Corruption is the abuse of public interest and the undermining of public confidence in the integrity of rules, systems and institutions that promote the public interest.

This definition is not limited to developing country kleptocrats and rogue officials, but makes room for a much broader array of actors and their facilitating activities. It also suggests a rubric for rich and poor to find common cause in fighting this global scourge. That said, it helps to use the noun “corruption” sparingly and instead to emphasize the verb “to corrupt.” Using the verb shifts our focus away from situations, people, isolated acts and finger-wagging, and toward examining underlying systems, relationships and processes. Markets and governments are built on trust, and the undermining of trust is arguably the greatest danger that confronts global markets today."

One consequence of redefining corruption will be that tax evasion will be recognised as a form of corruption. As our blog yesterday confirmed, we have been pushing for (and the UN is taking notice of) the idea that tax evasion should constitute an act of corruption under the UN Convention Against Corruption (UNCAC.)
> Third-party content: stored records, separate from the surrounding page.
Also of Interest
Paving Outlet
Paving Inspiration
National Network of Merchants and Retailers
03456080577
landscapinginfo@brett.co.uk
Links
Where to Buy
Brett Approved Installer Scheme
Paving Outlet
All of this, we note, transcends the old left-right ideological divide. In the United States, Republicans as well as Democrats are backing the Stop Tax Haven Abuse Act, and you don't have to have any ideological positions to be horrified by some of the abuses being perpetrated in the offshore world. This is one of the several reasons our article mentions as underpinning a current sea change in global attitudes about corruption and the problem of tax abuse and offshore. Our article finishes like this:

"Of course, it won’t be easy. Powerful vested interests have a lot to lose from cleaning up the current state of global capitalism. But the rest of us have even more to lose if we don’t. If global capitalism cannot be rendered essentially fair, then it is unlikely to be sustainable in a world where formerly marginalized people are rapidly emerging from eons of political ignorance and passivity. We either join together to fix this problem, or it will surely “fix” us."

Makes sense to us. But then it would, wouldn't it?